*WHAT YOU SHOULD DO*:
Repeat the records below exactly as they appear, leaving out any pictures.

(Records from a data collection)
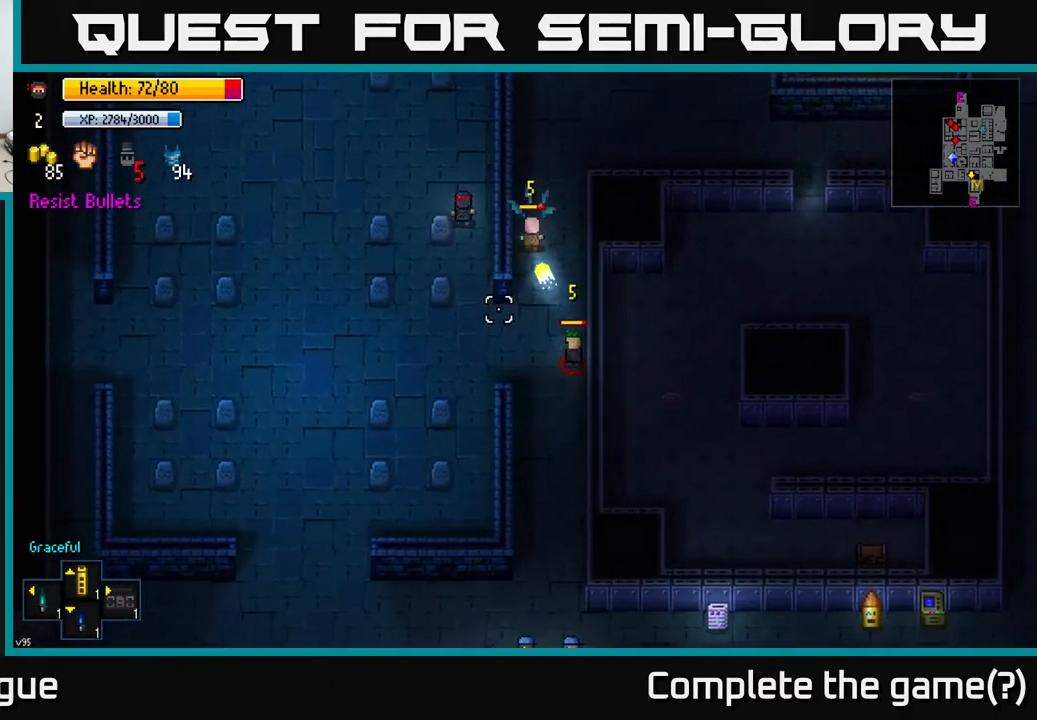
{"buttons": [], "left_stick": "down", "right_stick": "up", "events": [[100, "left_stick", "up-right"], [200, "right_stick", "up"], [283, "left_stick", "down-right"], [367, "left_stick", "down"]]}
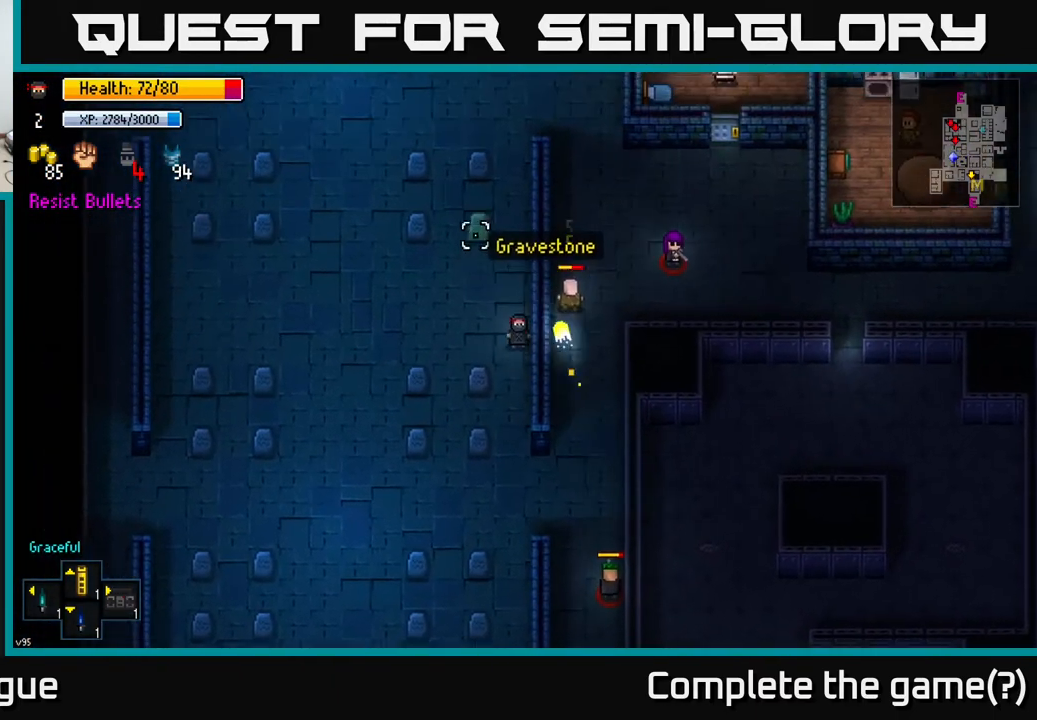
{"buttons": [], "left_stick": "up-right", "right_stick": "up", "events": [[133, "left_stick", "up-left"], [267, "left_stick", "up"], [483, "left_stick", "up-right"]]}
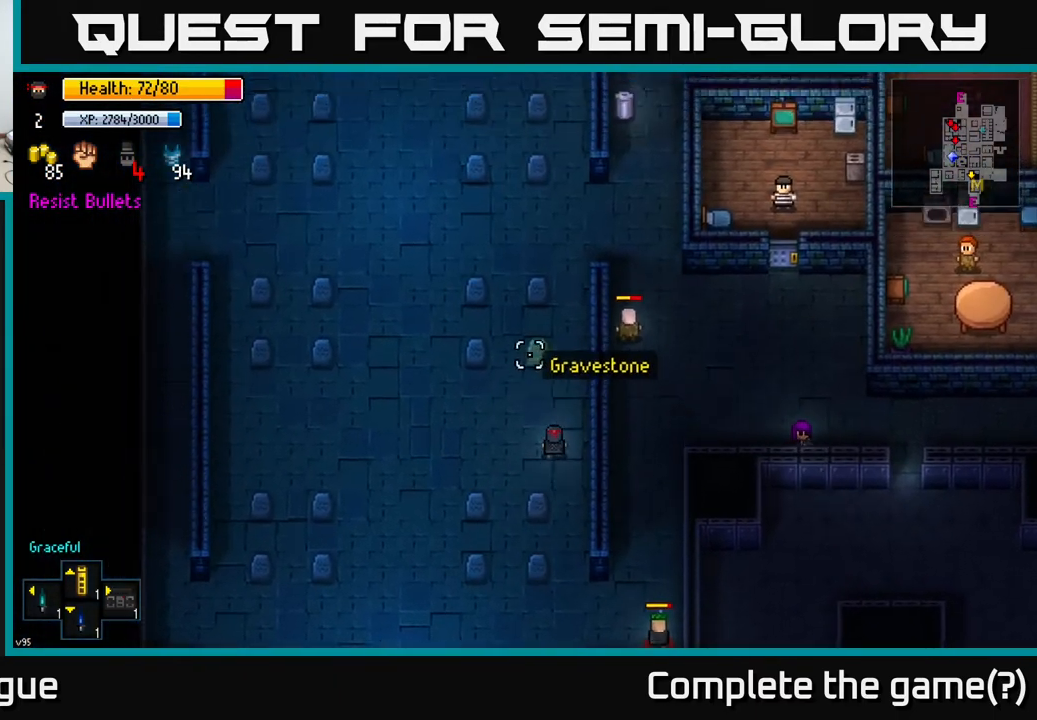
{"buttons": [], "left_stick": "center", "right_stick": "up", "events": [[250, "left_stick", "center"]]}
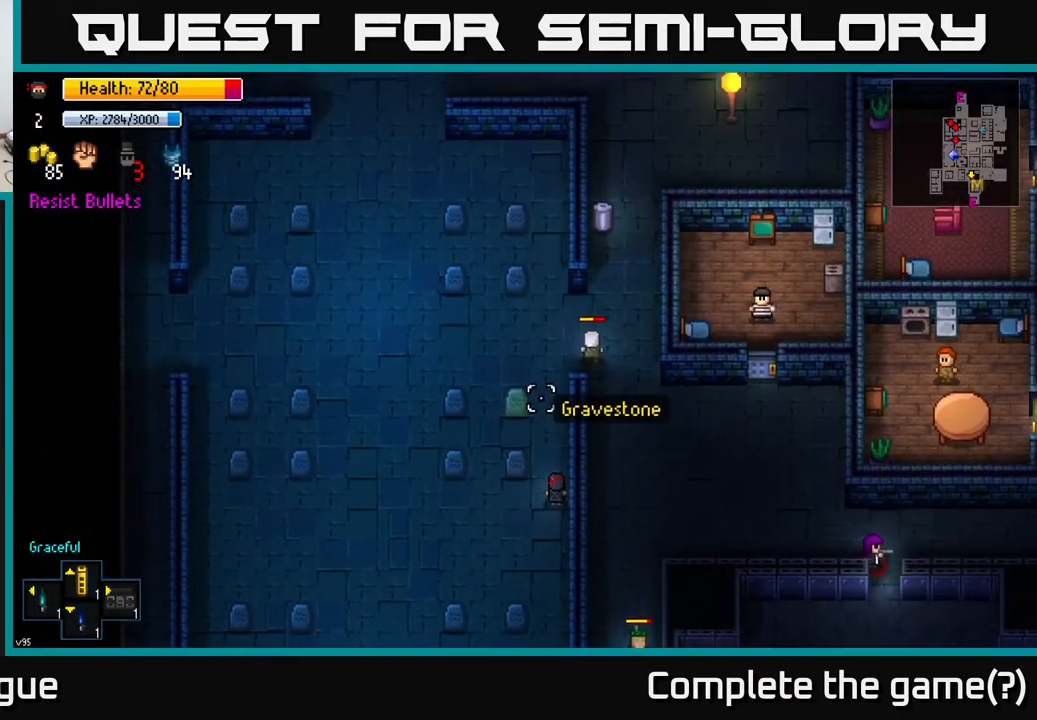
{"buttons": [], "left_stick": "center", "right_stick": "up", "events": []}
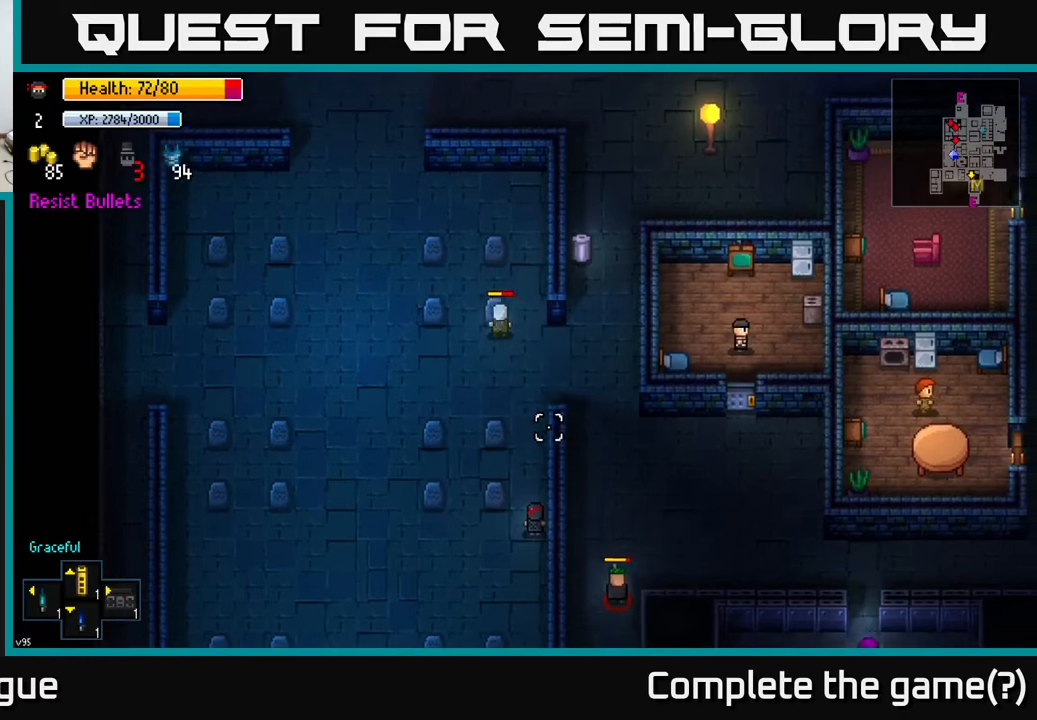
{"buttons": [], "left_stick": "down", "right_stick": "up-right", "events": [[183, "right_stick", "up-right"], [250, "left_stick", "down"]]}
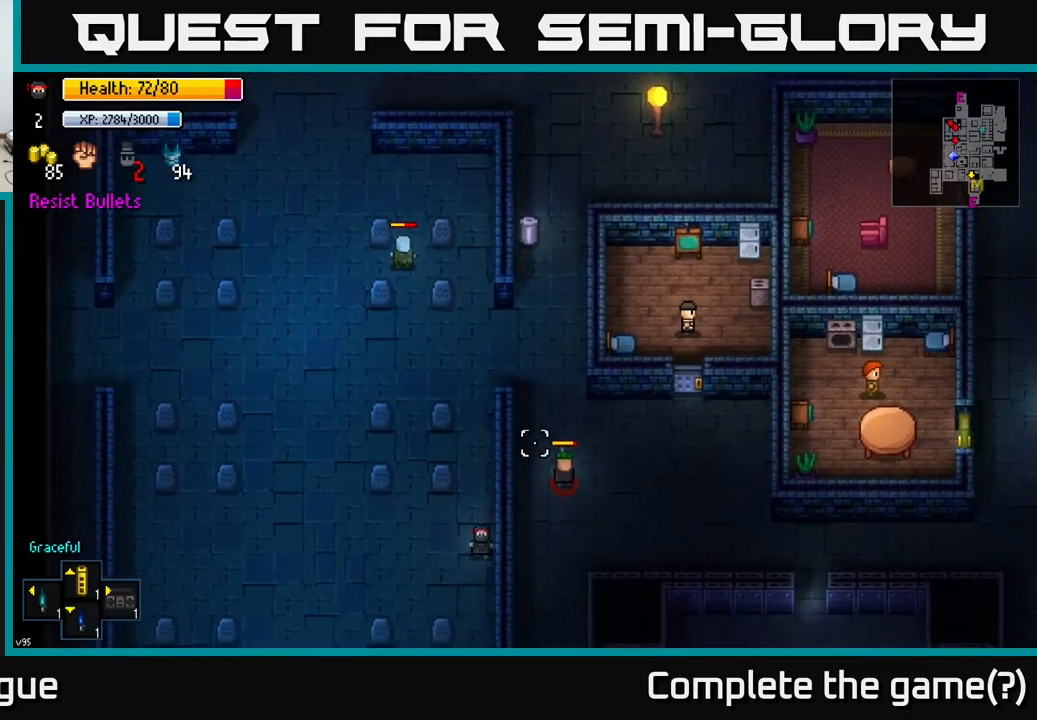
{"buttons": [], "left_stick": "down", "right_stick": "up-right", "events": []}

*RESPONSE*:
{"buttons": [], "left_stick": "down", "right_stick": "up", "events": [[100, "left_stick", "up-right"], [200, "right_stick", "up"], [283, "left_stick", "down-right"], [367, "left_stick", "down"]]}
{"buttons": [], "left_stick": "up-right", "right_stick": "up", "events": [[133, "left_stick", "up-left"], [267, "left_stick", "up"], [483, "left_stick", "up-right"]]}
{"buttons": [], "left_stick": "center", "right_stick": "up", "events": [[250, "left_stick", "center"]]}
{"buttons": [], "left_stick": "center", "right_stick": "up", "events": []}
{"buttons": [], "left_stick": "down", "right_stick": "up-right", "events": [[183, "right_stick", "up-right"], [250, "left_stick", "down"]]}
{"buttons": [], "left_stick": "down", "right_stick": "up-right", "events": []}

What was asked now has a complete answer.